In Sidra Riestra we have a pioneering system of apple washing which has been designed by us. After apples are stored they are transferred to a hopper which will drop them into a prewash pool, then they are taken to a washing machine and, finally, they are placed into a rinsing pool.


Once apples are washed they are transferred to a conveyor belt where they are selected by hand. This step selects the apples which are suitable for the grinding process.


Apples are crushed and turned into pulp (magaya).


The “magaya” (pulp) is pressed using traditional Asturian presses; this process takes about 3 days, depending on the apples ripeness. In order to get the juice out, it is necessary to make what is known as “corte del llagar”. This operation is a sort of ditch which is dug around the surface of the magaya (pulp) which has previously been pressed, and then it is put over the rest of the magaya (pulp) in order to be pressed again. This process is performed five times a day on each press, and is essential because each time you tighten the press, the magaya (pulp) is so compact that you cannot extract any more juice, therefore, it is necessary to stir it by making another ditch (corte).


After cooling the juice, it is pumped up to the barrels, where it remains for several months. The fermentation process will be faster or slower depending on the time when the barrels were filled. The fermentation process in barrels full of late-made juice will be much slower due to cooler climatic conditions and the characteristics of the apples.

Decanting cider

This is done during the moon waning of January, February and March, and consists in transferring cider from one barrel to another.

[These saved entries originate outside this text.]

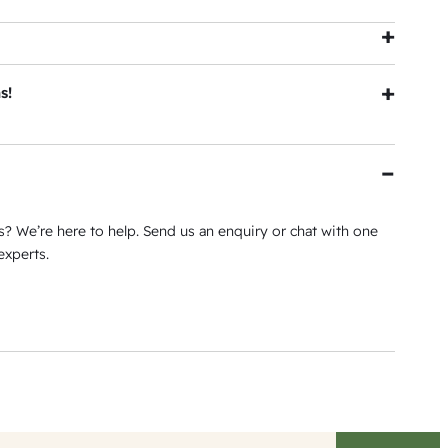
h
tial |
View Warranty
s!
 Epping Showroom in Melbourne. Plus see the larger
h our Melbourne Showroom and exclusive Milsons Point
? We’re here to help. Send us an enquiry or chat with one
s
experts.
ress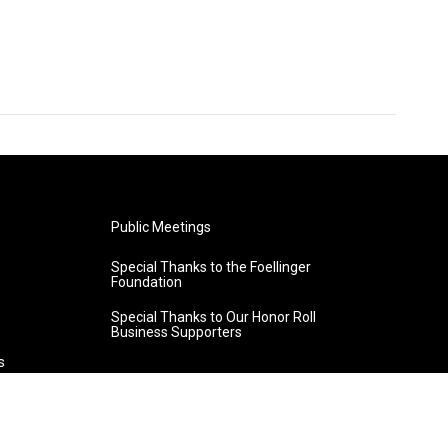
Public Meetings
Special Thanks to the Foellinger
Foundation
Special Thanks to Our Honor Roll
Business Supporters
s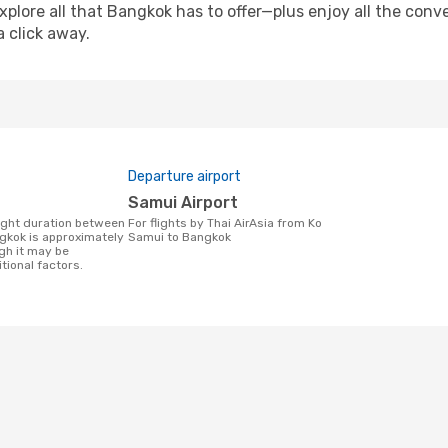
xplore all that Bangkok has to offer—plus enjoy all the con
a click away.
Departure airport
Samui Airport
For flights by Thai AirAsia from Ko
gkok is approximately
Samui to Bangkok
gh it may be
tional factors.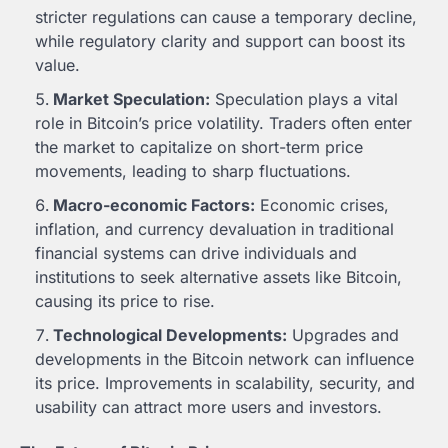
stricter regulations can cause a temporary decline,
while regulatory clarity and support can boost its
value.
Market Speculation:
Speculation plays a vital
role in Bitcoin’s price volatility. Traders often enter
the market to capitalize on short-term price
movements, leading to sharp fluctuations.
Macro-economic Factors:
Economic crises,
inflation, and currency devaluation in traditional
financial systems can drive individuals and
institutions to seek alternative assets like Bitcoin,
causing its price to rise.
Technological Developments:
Upgrades and
developments in the Bitcoin network can influence
its price. Improvements in scalability, security, and
usability can attract more users and investors.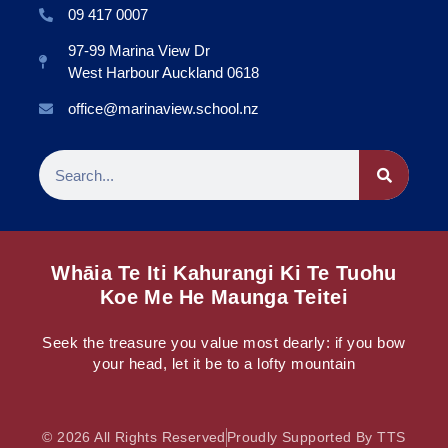
09 417 0007
97-99 Marina View Dr
West Harbour Auckland 0618
office@marinaview.school.nz
Whāia Te Iti Kahurangi Ki Te Tuohu
Koe Me He Maunga Teitei
Seek the treasure you value most dearly: if you bow
your head, let it be to a lofty mountain
© 2026 All Rights Reserved
Proudly Supported By TTS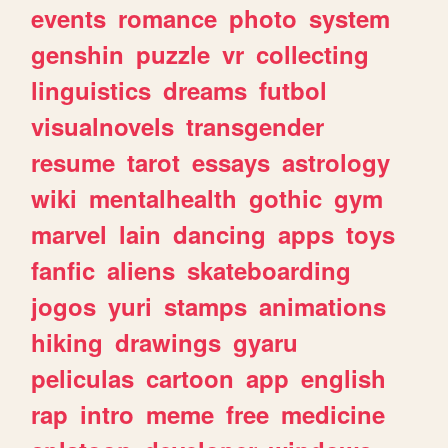
events
romance
photo
system
genshin
puzzle
vr
collecting
linguistics
dreams
futbol
visualnovels
transgender
resume
tarot
essays
astrology
wiki
mentalhealth
gothic
gym
marvel
lain
dancing
apps
toys
fanfic
aliens
skateboarding
jogos
yuri
stamps
animations
hiking
drawings
gyaru
peliculas
cartoon
app
english
rap
intro
meme
free
medicine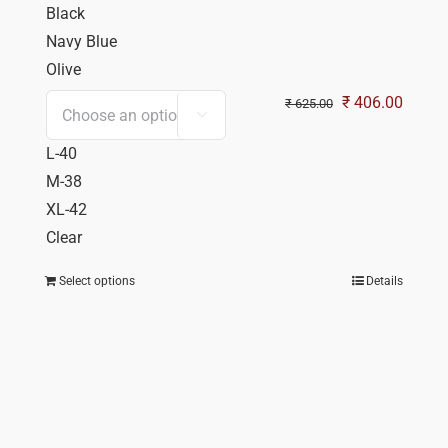
Black
Navy Blue
Olive
Original
Curren
₹
406.00
₹
625.00

price
price
L-40
was:
is:
M-38
₹ 625.00.
₹ 406.
XL-42
Clear
Select options
Details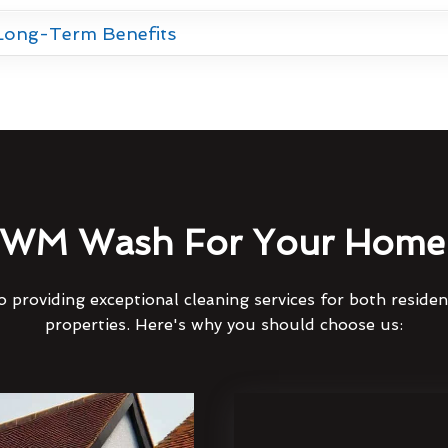
 Long-Term Benefits
WM Wash For Your Home 
 providing exceptional cleaning services for both reside
properties. Here's why you should choose us: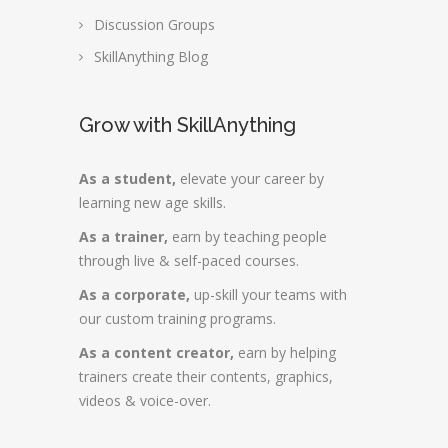
Discussion Groups
SkillAnything Blog
Grow with SkillAnything
As a student,
elevate your career by
learning new age skills.
As a trainer,
earn by teaching people
through live & self-paced courses.
As a corporate,
up-skill your teams with
our custom training programs.
As a content creator,
earn by helping
trainers create their contents, graphics,
videos & voice-over.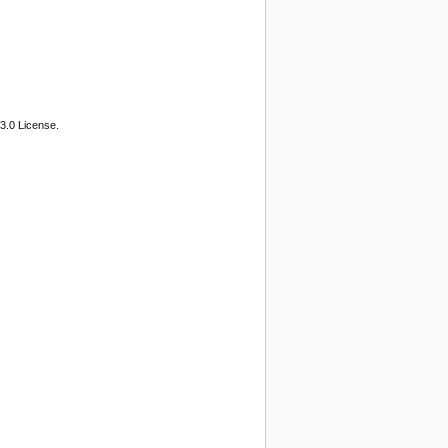
3.0 License.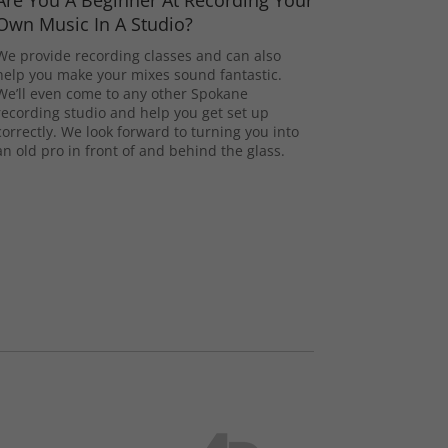
Are You A Beginner At Recording Your
Own Music In A Studio?
We provide recording classes and can also
help you make your mixes sound fantastic.
We’ll even come to any other Spokane
recording studio and help you get set up
correctly. We look forward to turning you into
an old pro in front of and behind the glass.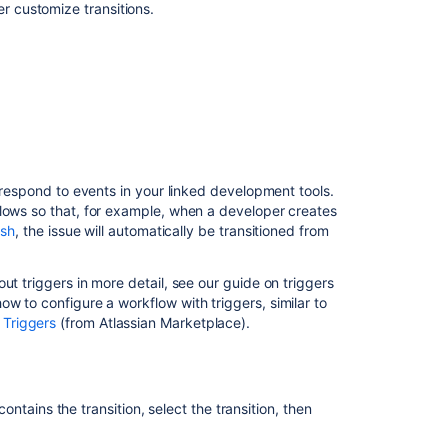
custom
er customize transitions.
event
Configuring
the
initial
status
Configuring
workflow
t respond to events in your linked development tools.
triggers
flows so that, for example, when a developer creates
Using
ash
, the issue will automatically be transitioned from
validators
with
ut triggers in more detail, see our guide on triggers
custom
ow to configure a workflow with triggers, similar to
fields
 Triggers
(from Atlassian Marketplace).
Using
XML
to
create
contains the transition, select the transition, then
a
workflow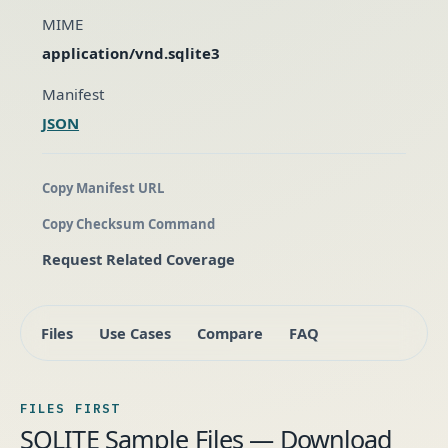
MIME
application/vnd.sqlite3
Manifest
JSON
Copy Manifest URL
Copy Checksum Command
Request Related Coverage
Files
Use Cases
Compare
FAQ
FILES FIRST
SQLITE Sample Files — Download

We do this for two reasons; first, to remove the dregs from the bottom of the barrels and second, to unify the musts.

Elaboration Nature Cider


Bottle filling is done throughout the year, depending on the orders received and the demands of the market. It consists of bottle filling, corking and labelling using a modern bottling system.

Bottle shaking

This is the final step; the pallets of bottles are placed into shaking machines in order to shake the cider. Formerly, this was done by placing the boxes of bottles lying sideways on the delivery trucks and, thus, the cider was shaken while it was transported to the sidrerías. This needs to be done in order to produce carbon dioxide gas inside the bottle and , therefore, when the cider is poured our olfactory receptors and taste buds will be stimulated by the intense aroma and flavour.

Elaboration Sparkling Cider


It consists on the filling of sparkling cider bottles with base cider and adding the fermentative yeasts for more sugar. The yeasts along with the sugar produce a fermentation reaction, transforming the sugar into alcohol and CO2. The bottles in this step are sealed with shutter and plate.


The bottles are settled in rime (horizontal position), the way they will remain for a minimum of 8 months for their ageing.


After the ageing the bottles are settled in stalls for its riddling and yeast decantation towards the neck of the bottle.


Through this operation we completely eliminate the yeasts and its wastes deposited in the neck of the bottle. It is made with the freezing of the bottle’s neck by dipping it in glycolate water -25º. After that the shutter and plate are removed, throwing away the frozen part. then the bottle is filled until its top and is sealed with the definitive cork and wire muzzle. The sealed and muzzled bottles must remain for a minimum time of 15 days resting in a suitable place to homogenize the content.